Start with your block, not the plan. Work out which way your block faces, which really means which way the backyard and the living areas can open. Then look for a plan whose living areas land on the northern side once it is sitting on your block.

On Dudils every plan is already reviewed by an architect for exactly this, and each plan page shows the floor plan rotated so north is up, like Google Maps. That lets you see at a glance whether the living areas are on the sunny side before you ever contact the builder.

Why the backyard direction changes everything

Almost everyone wants their main living areas to open onto the backyard, so they can see the kids and the outdoor space while they cook and relax. That single wish drives the whole floor plan, and it is why the direction your backyard faces matters so much.

A north facing backyard is the easiest block of all to build on, because the living areas face the yard and the north at the same time. They get the sun and the view together, with nothing to trade off. An east or west facing backyard is nearly as good, since the living areas still open to the yard and pick up plenty of light.
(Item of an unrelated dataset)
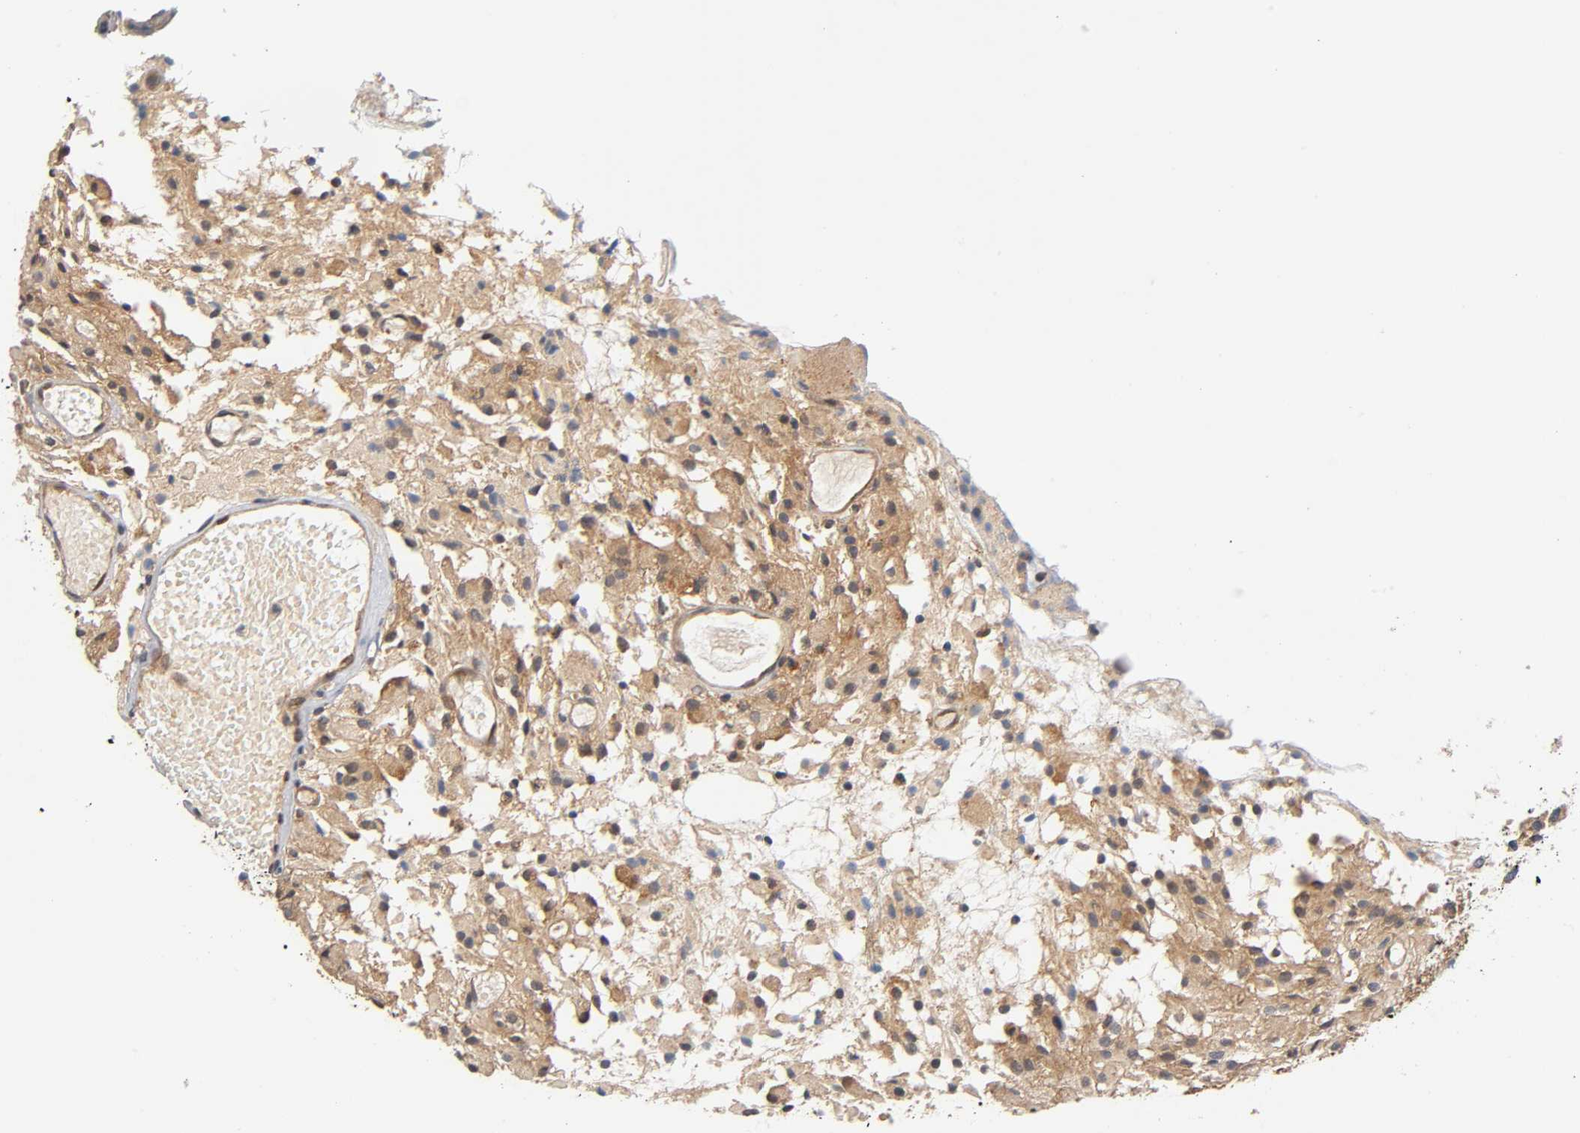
{"staining": {"intensity": "moderate", "quantity": "25%-75%", "location": "cytoplasmic/membranous"}, "tissue": "glioma", "cell_type": "Tumor cells", "image_type": "cancer", "snomed": [{"axis": "morphology", "description": "Glioma, malignant, High grade"}, {"axis": "topography", "description": "Brain"}], "caption": "Moderate cytoplasmic/membranous protein expression is seen in approximately 25%-75% of tumor cells in malignant high-grade glioma.", "gene": "PRKAB1", "patient": {"sex": "female", "age": 59}}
A south facing backyard is the hard one. On that block the north side is the front, where the driveway and garage sit, so the sunny north is taken up by car parking. Putting the living areas on the north then means turning them away from the backyard, which is the opposite of what most families want. Getting both north facing living and living that opens to the yard on a south facing block takes a plan drawn specifically for it.
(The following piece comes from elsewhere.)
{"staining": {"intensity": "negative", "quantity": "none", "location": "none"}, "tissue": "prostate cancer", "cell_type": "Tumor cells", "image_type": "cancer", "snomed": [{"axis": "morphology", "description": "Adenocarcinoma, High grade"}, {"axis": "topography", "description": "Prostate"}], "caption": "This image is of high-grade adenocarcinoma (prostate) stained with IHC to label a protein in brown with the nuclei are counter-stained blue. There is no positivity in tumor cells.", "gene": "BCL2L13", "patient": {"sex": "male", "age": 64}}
That is exactly what Dudils sorts for. Tell us which way your block faces and we show the plans that make it work, with the better oriented ones ranked first, so the tricky south facing blocks are not a dead end.

Common questions

Is a north facing backyard always best?

It is the easiest to work with, because the living areas can face the backyard and the north at the same time, with no compromise. East and west facing backyards are close behind. A south facing backyard is the tricky one, because the north side is taken up by the driveway and garage, so you need a plan drawn to put the living areas on the north without losing the connection to the yard.

Does north facing cost more to build?

No. Orientation is a design decision, not an upgrade. Choosing a plan whose living areas already face north costs nothing extra, and it is the cheapest path to meeting BASIX and the 7 star NatHERS energy standard, because you rely on the sun instead of paying for extra insulation and glazing upgrades.

Can I just flip a plan to make it north facing?

Often yes, and it is one of the most useful moves. If mirroring a plan moves the living areas to the north or north east and pushes the garage to the south west, that is exactly what you should do. Dudils shows when a plan works mirrored. Mirroring changes the driveway and entry side, so confirm the mirrored version with your builder, but do not dismiss it. On the right block it is the difference between a north facing home and a dark one.